■ Your goal ■
Give again, exactly as written, each line of the material below starting at the line that contains "X146164300Y-109232700D03*" and ending at the line that contains "X145059400Y-121932700D01*". Both ends count, and no other line does.

■ Data ■
-- Opening Marker --

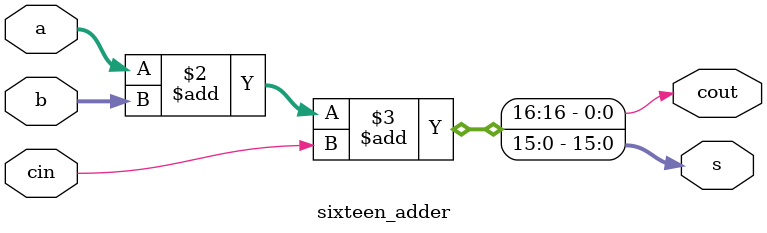
<source format=v>
`timescale 1ns / 1ps

module sixteen_adder(a, b, cin, s, cout);
    output reg [15:0] s;
    output reg cout;
    input [15:0] a, b;
    input cin;

    always @(*) begin
        {cout, s} = a + b + cin;
    end
endmodule



</source>
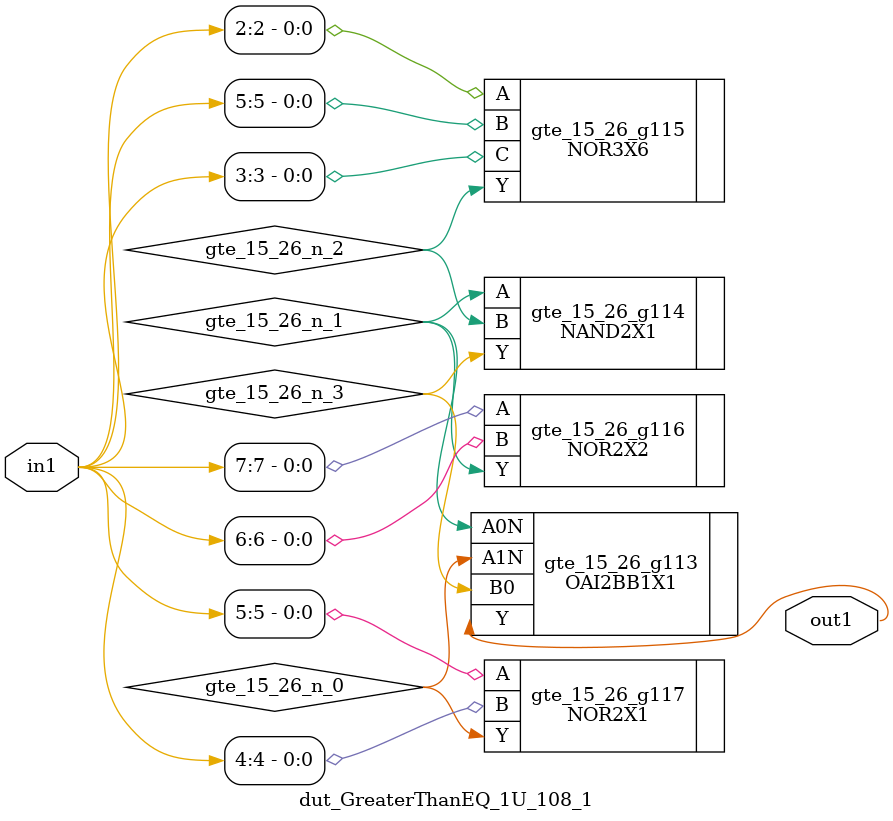
<source format=v>
`timescale 1ps / 1ps


module dut_GreaterThanEQ_1U_108_1(in1, out1);
  input [7:0] in1;
  output out1;
  wire [7:0] in1;
  wire out1;
  wire gte_15_26_n_0, gte_15_26_n_1, gte_15_26_n_2, gte_15_26_n_3;
  OAI2BB1X1 gte_15_26_g113(.A0N (gte_15_26_n_1), .A1N (gte_15_26_n_0),
       .B0 (gte_15_26_n_3), .Y (out1));
  NAND2X1 gte_15_26_g114(.A (gte_15_26_n_1), .B (gte_15_26_n_2), .Y
       (gte_15_26_n_3));
  NOR3X6 gte_15_26_g115(.A (in1[2]), .B (in1[5]), .C (in1[3]), .Y
       (gte_15_26_n_2));
  NOR2X2 gte_15_26_g116(.A (in1[7]), .B (in1[6]), .Y (gte_15_26_n_1));
  NOR2X1 gte_15_26_g117(.A (in1[5]), .B (in1[4]), .Y (gte_15_26_n_0));
endmodule



</source>
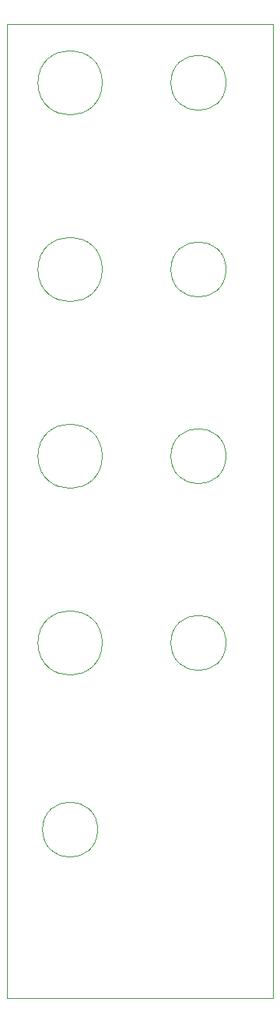
<source format=gbr>
%TF.GenerationSoftware,KiCad,Pcbnew,8.0.1-8.0.1-1~ubuntu22.04.1*%
%TF.CreationDate,2024-04-11T11:20:39+02:00*%
%TF.ProjectId,HagiwoEurorackMixer_PCBOnly,48616769-776f-4457-9572-6f7261636b4d,rev?*%
%TF.SameCoordinates,Original*%
%TF.FileFunction,Profile,NP*%
%FSLAX46Y46*%
G04 Gerber Fmt 4.6, Leading zero omitted, Abs format (unit mm)*
G04 Created by KiCad (PCBNEW 8.0.1-8.0.1-1~ubuntu22.04.1) date 2024-04-11 11:20:39*
%MOMM*%
%LPD*%
G01*
G04 APERTURE LIST*
%TA.AperFunction,Profile*%
%ADD10C,0.100000*%
%TD*%
%TA.AperFunction,Profile*%
%ADD11C,0.050000*%
%TD*%
G04 APERTURE END LIST*
D10*
X92890000Y-114120000D02*
G75*
G02*
X86890000Y-114120000I-3000000J0D01*
G01*
X86890000Y-114120000D02*
G75*
G02*
X92890000Y-114120000I3000000J0D01*
G01*
X79420000Y-114120000D02*
G75*
G02*
X72420000Y-114120000I-3500000J0D01*
G01*
X72420000Y-114120000D02*
G75*
G02*
X79420000Y-114120000I3500000J0D01*
G01*
X78920000Y-134440000D02*
G75*
G02*
X72920000Y-134440000I-3000000J0D01*
G01*
X72920000Y-134440000D02*
G75*
G02*
X78920000Y-134440000I3000000J0D01*
G01*
X78920000Y-134440000D02*
G75*
G02*
X72920000Y-134440000I-3000000J0D01*
G01*
X72920000Y-134440000D02*
G75*
G02*
X78920000Y-134440000I3000000J0D01*
G01*
X92890000Y-53160000D02*
G75*
G02*
X86890000Y-53160000I-3000000J0D01*
G01*
X86890000Y-53160000D02*
G75*
G02*
X92890000Y-53160000I3000000J0D01*
G01*
X79420000Y-53160000D02*
G75*
G02*
X72420000Y-53160000I-3500000J0D01*
G01*
X72420000Y-53160000D02*
G75*
G02*
X79420000Y-53160000I3500000J0D01*
G01*
X79420000Y-53160000D02*
G75*
G02*
X72420000Y-53160000I-3500000J0D01*
G01*
X72420000Y-53160000D02*
G75*
G02*
X79420000Y-53160000I3500000J0D01*
G01*
D11*
X69040000Y-46810000D02*
X98040000Y-46810000D01*
X98040000Y-152810000D01*
X69040000Y-152810000D01*
X69040000Y-46810000D01*
D10*
X92890000Y-73480000D02*
G75*
G02*
X86890000Y-73480000I-3000000J0D01*
G01*
X86890000Y-73480000D02*
G75*
G02*
X92890000Y-73480000I3000000J0D01*
G01*
X79420000Y-93800000D02*
G75*
G02*
X72420000Y-93800000I-3500000J0D01*
G01*
X72420000Y-93800000D02*
G75*
G02*
X79420000Y-93800000I3500000J0D01*
G01*
X79420000Y-73480000D02*
G75*
G02*
X72420000Y-73480000I-3500000J0D01*
G01*
X72420000Y-73480000D02*
G75*
G02*
X79420000Y-73480000I3500000J0D01*
G01*
X92890000Y-93800000D02*
G75*
G02*
X86890000Y-93800000I-3000000J0D01*
G01*
X86890000Y-93800000D02*
G75*
G02*
X92890000Y-93800000I3000000J0D01*
G01*
X92890000Y-114120000D02*
G75*
G02*
X86890000Y-114120000I-3000000J0D01*
G01*
X86890000Y-114120000D02*
G75*
G02*
X92890000Y-114120000I3000000J0D01*
G01*
X79420000Y-93800000D02*
G75*
G02*
X72420000Y-93800000I-3500000J0D01*
G01*
X72420000Y-93800000D02*
G75*
G02*
X79420000Y-93800000I3500000J0D01*
G01*
X79420000Y-73480000D02*
G75*
G02*
X72420000Y-73480000I-3500000J0D01*
G01*
X72420000Y-73480000D02*
G75*
G02*
X79420000Y-73480000I3500000J0D01*
G01*
X92890000Y-73480000D02*
G75*
G02*
X86890000Y-73480000I-3000000J0D01*
G01*
X86890000Y-73480000D02*
G75*
G02*
X92890000Y-73480000I3000000J0D01*
G01*
X92890000Y-93800000D02*
G75*
G02*
X86890000Y-93800000I-3000000J0D01*
G01*
X86890000Y-93800000D02*
G75*
G02*
X92890000Y-93800000I3000000J0D01*
G01*
X92890000Y-53160000D02*
G75*
G02*
X86890000Y-53160000I-3000000J0D01*
G01*
X86890000Y-53160000D02*
G75*
G02*
X92890000Y-53160000I3000000J0D01*
G01*
X79420000Y-114120000D02*
G75*
G02*
X72420000Y-114120000I-3500000J0D01*
G01*
X72420000Y-114120000D02*
G75*
G02*
X79420000Y-114120000I3500000J0D01*
G01*
M02*

</source>
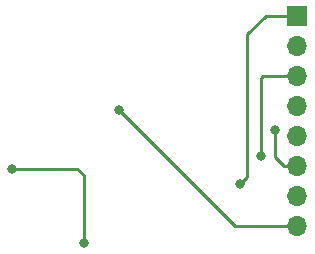
<source format=gbr>
G04 #@! TF.GenerationSoftware,KiCad,Pcbnew,(5.1.6)-1*
G04 #@! TF.CreationDate,2020-06-28T11:06:12-07:00*
G04 #@! TF.ProjectId,OGA_wifi,4f47415f-7769-4666-992e-6b696361645f,rev?*
G04 #@! TF.SameCoordinates,Original*
G04 #@! TF.FileFunction,Copper,L2,Bot*
G04 #@! TF.FilePolarity,Positive*
%FSLAX46Y46*%
G04 Gerber Fmt 4.6, Leading zero omitted, Abs format (unit mm)*
G04 Created by KiCad (PCBNEW (5.1.6)-1) date 2020-06-28 11:06:12*
%MOMM*%
%LPD*%
G01*
G04 APERTURE LIST*
G04 #@! TA.AperFunction,ComponentPad*
%ADD10O,1.700000X1.700000*%
G04 #@! TD*
G04 #@! TA.AperFunction,ComponentPad*
%ADD11R,1.700000X1.700000*%
G04 #@! TD*
G04 #@! TA.AperFunction,ViaPad*
%ADD12C,0.800000*%
G04 #@! TD*
G04 #@! TA.AperFunction,Conductor*
%ADD13C,0.250000*%
G04 #@! TD*
G04 APERTURE END LIST*
D10*
X146164300Y-127012700D03*
X146164300Y-124472700D03*
X146164300Y-121932700D03*
X146164300Y-119392700D03*
X146164300Y-116852700D03*
X146164300Y-114312700D03*
X146164300Y-111772700D03*
D11*
X146164300Y-109232700D03*
D12*
X131025900Y-117195600D03*
X128066800Y-128511300D03*
X122021600Y-122250200D03*
X144297400Y-118884700D03*
X143116300Y-121107200D03*
X141312900Y-123507500D03*
D13*
X146164300Y-127012700D02*
X140843000Y-127012700D01*
X140843000Y-127012700D02*
X131025900Y-117195600D01*
X128066800Y-128511300D02*
X128066800Y-122770900D01*
X128066800Y-122770900D02*
X127546100Y-122250200D01*
X127546100Y-122250200D02*
X122021600Y-122250200D01*
X146164300Y-121932700D02*
X145059400Y-121932700D01*
X145059400Y-121932700D02*
X144297400Y-121170700D01*
X144297400Y-121170700D02*
X144297400Y-118884700D01*
X143116300Y-121107200D02*
X143116300Y-114490500D01*
X143294100Y-114312700D02*
X146164300Y-114312700D01*
X143116300Y-114490500D02*
X143294100Y-114312700D01*
X141312900Y-123507500D02*
X141935200Y-122885200D01*
X141935200Y-122885200D02*
X141935200Y-110794800D01*
X143497300Y-109232700D02*
X146164300Y-109232700D01*
X141935200Y-110794800D02*
X143497300Y-109232700D01*
M02*

</source>
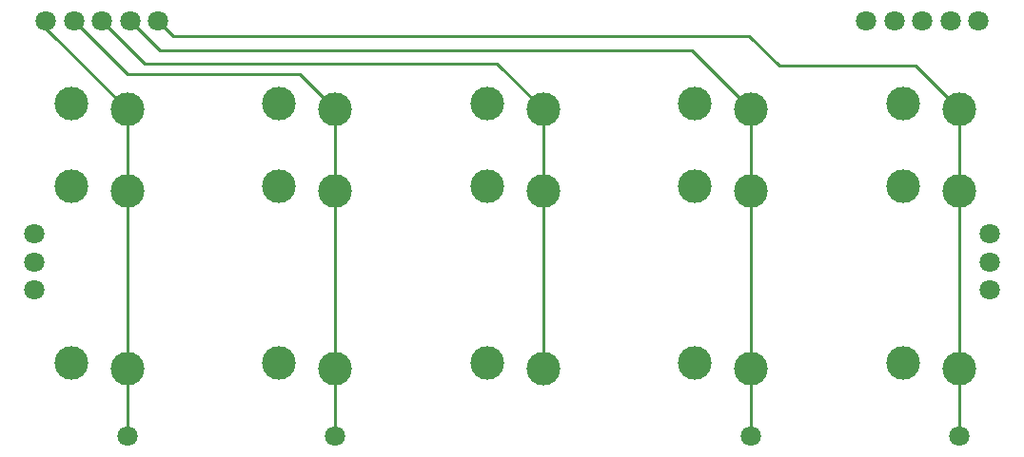
<source format=gbl>
G04 #@! TF.FileFunction,Copper,L2,Bot,Signal*
%FSLAX46Y46*%
G04 Gerber Fmt 4.6, Leading zero omitted, Abs format (unit mm)*
G04 Created by KiCad (PCBNEW 4.0.1-stable) date Sunday, May 29, 2016 'PMt' 06:37:48 PM*
%MOMM*%
G01*
G04 APERTURE LIST*
%ADD10C,0.100000*%
%ADD11C,1.800000*%
%ADD12C,3.000000*%
%ADD13C,0.250000*%
G04 APERTURE END LIST*
D10*
D11*
X84250000Y-40000000D03*
X65750000Y-40000000D03*
X28750000Y-40000000D03*
X10250000Y-40000000D03*
X86000000Y-3000000D03*
X83500000Y-3000000D03*
X81000000Y-3000000D03*
X78500000Y-3000000D03*
X76000000Y-3000000D03*
X13000000Y-3000000D03*
X10500000Y-3000000D03*
X8000000Y-3000000D03*
X5500000Y-3000000D03*
X3000000Y-3000000D03*
X87000000Y-22000000D03*
X87000000Y-24500000D03*
X2000000Y-22000000D03*
X2000000Y-24500000D03*
D12*
X84250000Y-34000000D03*
X65750000Y-34000000D03*
X47250000Y-34000000D03*
X28750000Y-34000000D03*
X79250000Y-33500000D03*
X60750000Y-33500000D03*
X42250000Y-33500000D03*
X23750000Y-33500000D03*
X84250000Y-18200000D03*
X65750000Y-18200000D03*
X47250000Y-18200000D03*
X28750000Y-18200000D03*
X79250000Y-17700000D03*
X60750000Y-17700000D03*
X42250000Y-17700000D03*
X23750000Y-17700000D03*
X79250000Y-10400000D03*
X60750000Y-10400000D03*
X42250000Y-10400000D03*
X23750000Y-10400000D03*
X84250000Y-10900000D03*
X65750000Y-10900000D03*
X47250000Y-10900000D03*
X28750000Y-10900000D03*
X5250000Y-10400000D03*
X5250000Y-17700000D03*
X10250000Y-10900000D03*
X10250000Y-18200000D03*
X10250000Y-34000000D03*
X5250000Y-33500000D03*
D11*
X87000000Y-27000000D03*
X2000000Y-27000000D03*
D13*
X84250000Y-18200000D02*
X84250000Y-20321320D01*
X84250000Y-20321320D02*
X84250000Y-34000000D01*
X65600000Y-4350000D02*
X14350000Y-4350000D01*
X14350000Y-4350000D02*
X13000000Y-3000000D01*
X68250000Y-7000000D02*
X65600000Y-4350000D01*
X80350000Y-7000000D02*
X68250000Y-7000000D01*
X84250000Y-10900000D02*
X80350000Y-7000000D01*
X65750000Y-10900000D02*
X60500000Y-5650000D01*
X60500000Y-5650000D02*
X13150000Y-5650000D01*
X13150000Y-5650000D02*
X10500000Y-3000000D01*
X47250000Y-10900000D02*
X43150000Y-6800000D01*
X43150000Y-6800000D02*
X11800000Y-6800000D01*
X11800000Y-6800000D02*
X8000000Y-3000000D01*
X25600000Y-7750000D02*
X10250000Y-7750000D01*
X10250000Y-7750000D02*
X5500000Y-3000000D01*
X28750000Y-10900000D02*
X25600000Y-7750000D01*
X10250000Y-10900000D02*
X3000000Y-3650000D01*
X3000000Y-3650000D02*
X3000000Y-3000000D01*
X10250000Y-10900000D02*
X10250000Y-13021320D01*
X10250000Y-13021320D02*
X10250000Y-18200000D01*
X10250000Y-34000000D02*
X10250000Y-31878680D01*
X10250000Y-31878680D02*
X10250000Y-18200000D01*
X28750000Y-10900000D02*
X28750000Y-13021320D01*
X28750000Y-13021320D02*
X28750000Y-18200000D01*
X28750000Y-34000000D02*
X28750000Y-18200000D01*
X47250000Y-34000000D02*
X47250000Y-18200000D01*
X47250000Y-10900000D02*
X47250000Y-13021320D01*
X47250000Y-13021320D02*
X47250000Y-18200000D01*
X65750000Y-18200000D02*
X65750000Y-10900000D01*
X65750000Y-34000000D02*
X65750000Y-18200000D01*
X84250000Y-34000000D02*
X84250000Y-40000000D01*
X84250000Y-18200000D02*
X84250000Y-10900000D01*
X28750000Y-40000000D02*
X28750000Y-34000000D01*
X10250000Y-40000000D02*
X10250000Y-34000000D01*
X65750000Y-40000000D02*
X65750000Y-34000000D01*
X28750000Y-34900000D02*
X28750000Y-33768630D01*
M02*

</source>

-- Closing Marker --

■ Answer to this exercise ■
X146164300Y-109232700D03*
D12*
X131025900Y-117195600D03*
X128066800Y-128511300D03*
X122021600Y-122250200D03*
X144297400Y-118884700D03*
X143116300Y-121107200D03*
X141312900Y-123507500D03*
D13*
X146164300Y-127012700D02*
X140843000Y-127012700D01*
X140843000Y-127012700D02*
X131025900Y-117195600D01*
X128066800Y-128511300D02*
X128066800Y-122770900D01*
X128066800Y-122770900D02*
X127546100Y-122250200D01*
X127546100Y-122250200D02*
X122021600Y-122250200D01*
X146164300Y-121932700D02*
X145059400Y-121932700D01*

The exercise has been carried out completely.